What you will do:
• a. Please copy from the ear image dataset passage, starting with "In the literature, more" and going on through "pose and scale.".
• b. In one to three sentences, explain why the passage on ear image datasets says it is common to vary scale, rotation, light intensity, and perspective.
• c. Extend the passage on ear image datasets past its final sentence.

Excerpt to read:
In the literature, more than 20 sets of public images of ears perfectly cropped within the minimum rectangle were detected. In some cases, shadows and illumination change with hair or earrings.

Table 3. Summary of the public datasets in the literature.

Dataset	Size	Subjects	Format	Article	Image	Environment
AMI [34]	700	100	Color	[9,7,20,27]	Ear and surrounding region	Different pose and scale.
AWE [35]	1000	100	Color	[13,18,24,25]	Cropped ear	Rotation, illumination, occlusion, blur, and resolution.
IIT Delhi I [36]	493	125	Gray	[1,2,5,6,19,21,24,25]	Ear and small surrounding region	Low contrast and pose variation.
IIT Delhi II [36]	793	221	Gray	[1,2,5,19,21,23,24,25,37]	Ear trimmed and aligned	Low contrast and pose variation.
UBEAR	9121	242	Gray	[7,12,27]	Ear and surrounding region	Different lighting conditions.
UND-J2	1780	404		[12,15,17,22]	Ear trimmed and aligned	Variations in pose, scale, and occlusion.
USTB-1	180	60	Gray	[6,16,19,21,24,27]	Ear trimmed and aligned	Standard lighting and angle rotation.
EarVN1.0 [38]	22,400	164	Color	[3,29,30]	Ear and surrounding region	Variations in pose, scale, and occlusion, such as earrings, accessories, and hair, should be considered.

shows the most used image sets in the reviewed literature.

Figure 4 shows the eight most frequently used image sets in the state of the art according to Table 3. The older image sets present images in grayscale, while the current ones present them in color, such as Annotated Web Ears Extended (AWEx) [8], which contains 4104 images of 346 subjects. Systems that use these sets do not require localization and can directly perform feature extraction, resulting in improved reported results. In deep learning, large datasets are necessary. Therefore, it is common to apply image enhancement techniques such as varying scale, rotation, light intensity, and perspective to create an uncontrolled environment. However, it is important to note that most ear images are cropped and aligned, which limits their functionality in a real-world setting.

Recorded information:
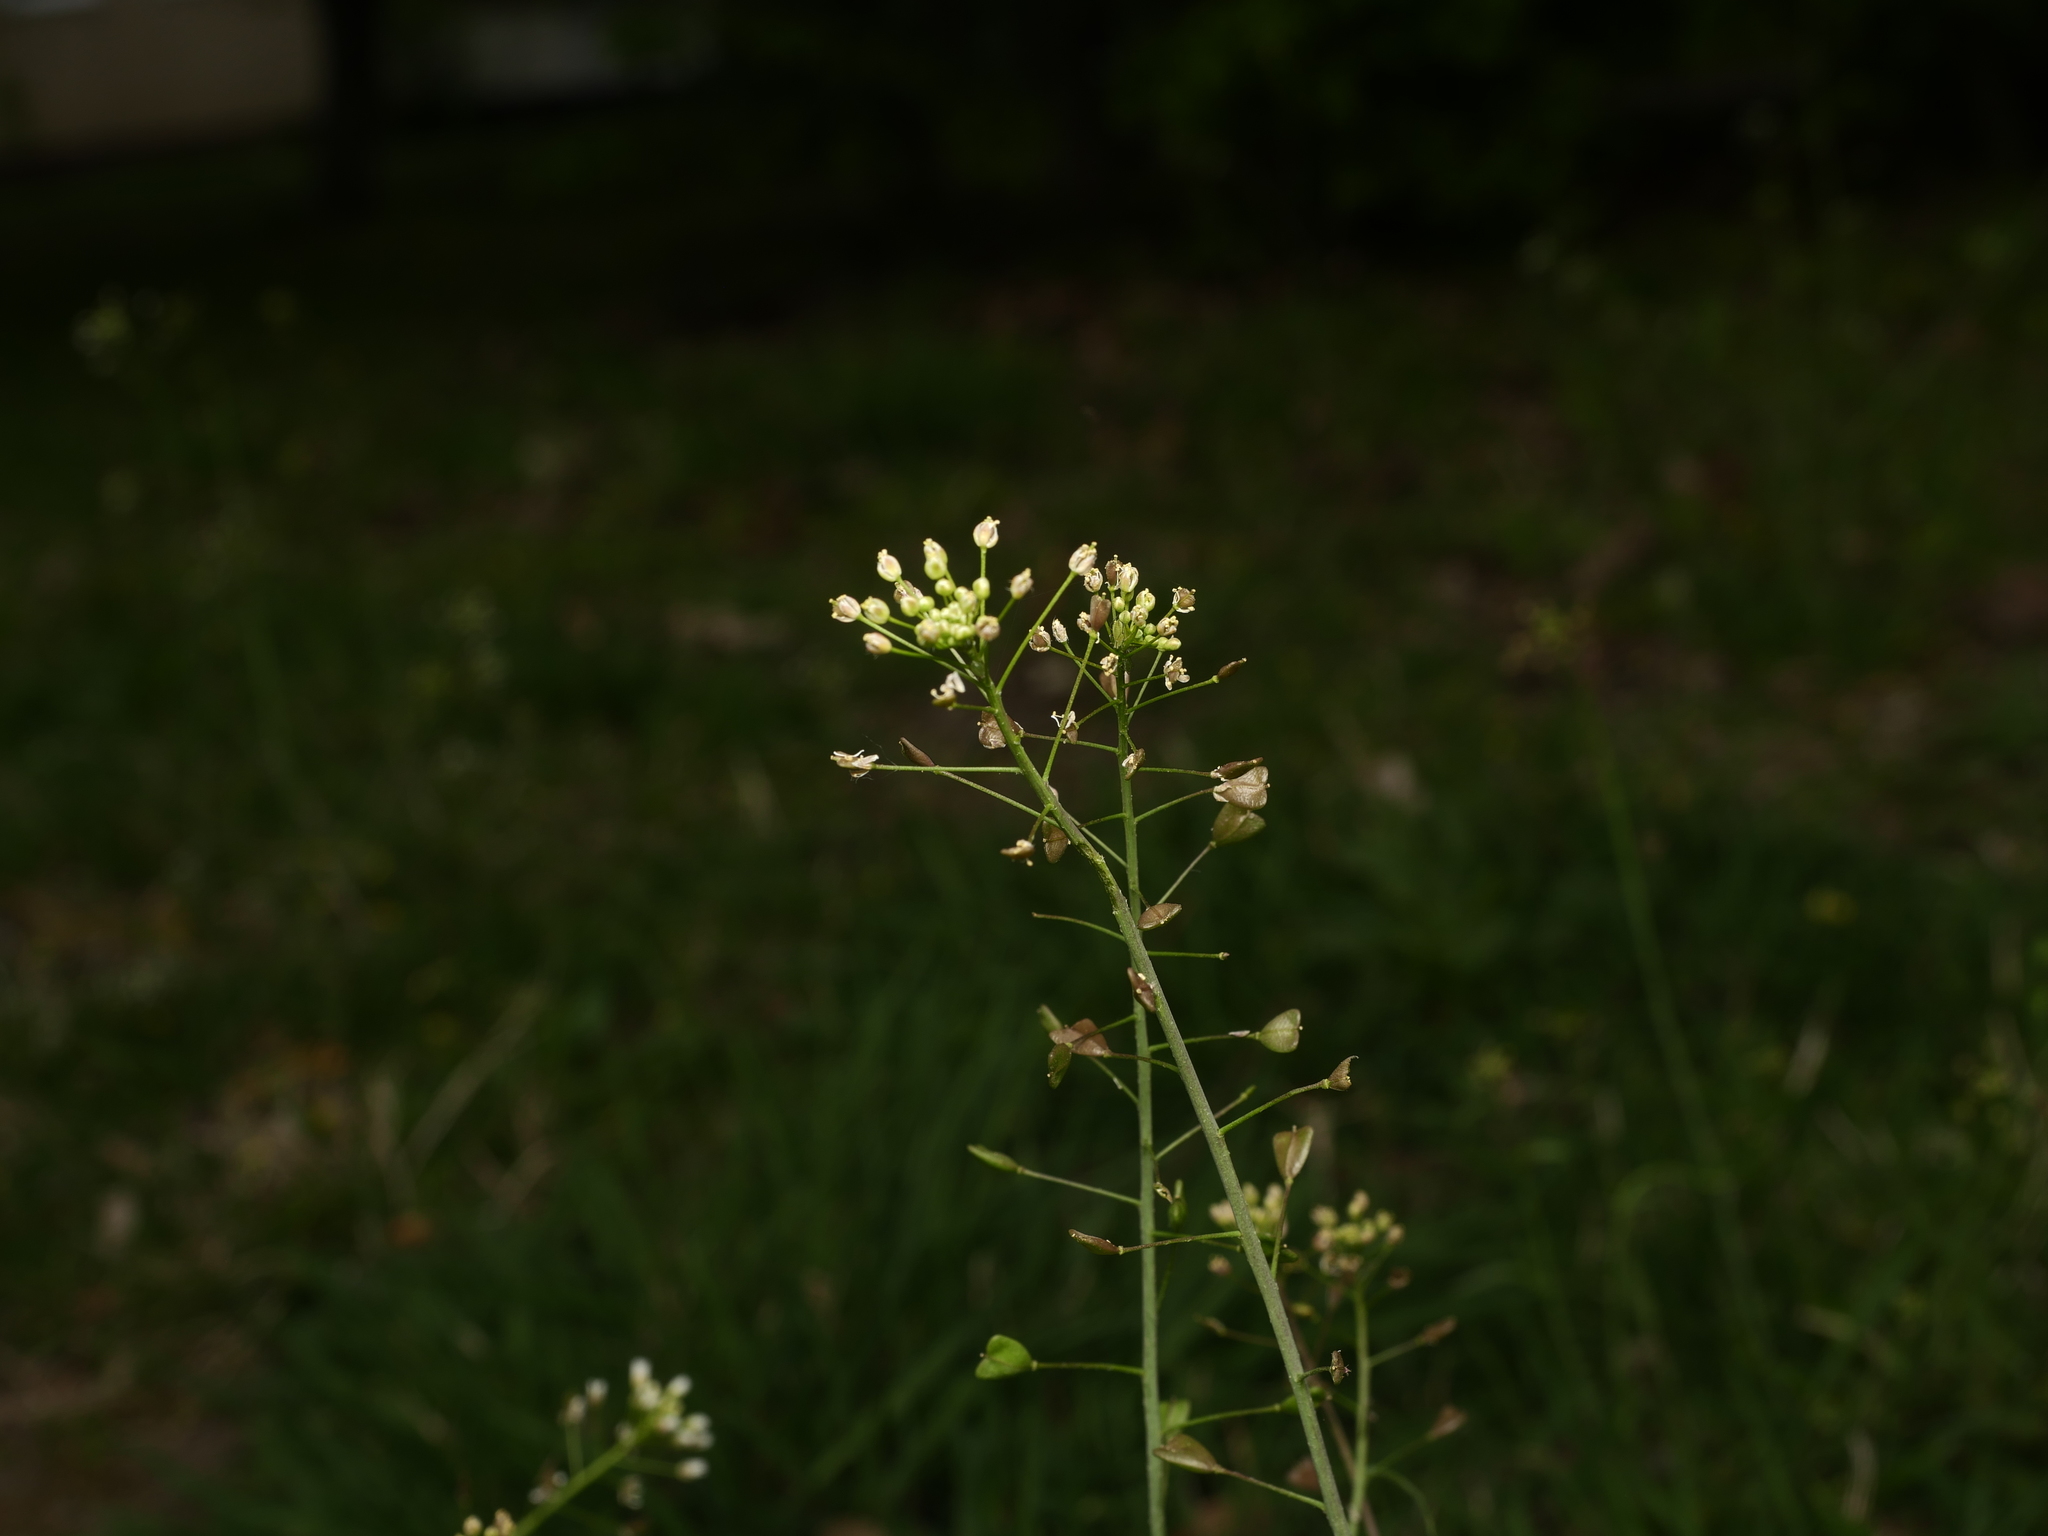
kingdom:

The results:
• a.
In the literature, more than 20 sets of public images of ears perfectly cropped within the minimum rectangle were detected. In some cases, shadows and illumination change with hair or earrings.

Table 3. Summary of the public datasets in the literature.

Dataset	Size	Subjects	Format	Article	Image	Environment
AMI [34]	700	100	Color	[9,7,20,27]	Ear and surrounding region	Different pose and scale.

• b. Deep learning needs large datasets. The images are altered in these ways to produce an uncontrolled environment.

• c.
3. Proposed Method

The first phase in recognizing people through ear biometrics is localizing the area of interest. The rest of the stages’ accuracy depends on this input information’s accuracy. A suitable localization module is necessary for a biometric ear system in an uncontrolled environment. Localization must be performed whether the image contains a full face in different perspectives or a cropped ear. To achieve this, we propose the methodology outlined in Figure 5.

For the localization of the area of interest, we suggest utilizing two tools for object detection and recognition, such as MediaPipe [39] and YOLOv5s [40]. MediaPipe is an open-source multiplatform tool [39] that focuses on face recognition, utilizing 478 points on the face to locate features such as the eyes, nose, and mouth. On the other hand, the architecture YOLOv5s demonstrated its efficiency in object detection, making it a popular choice for various research projects [41,42,43]. The primary objective is to locate the area in the input image where an ear may be present. MediaPipe searches for fundamental facial features such as eyes and nose to achieve this. If these features are detected, the minimum box that could potentially contain a human ear is calculated (refer to Figure 6). If these features are undetected, the module integrated with the YOLOv5s architecture recognizes objects in the input.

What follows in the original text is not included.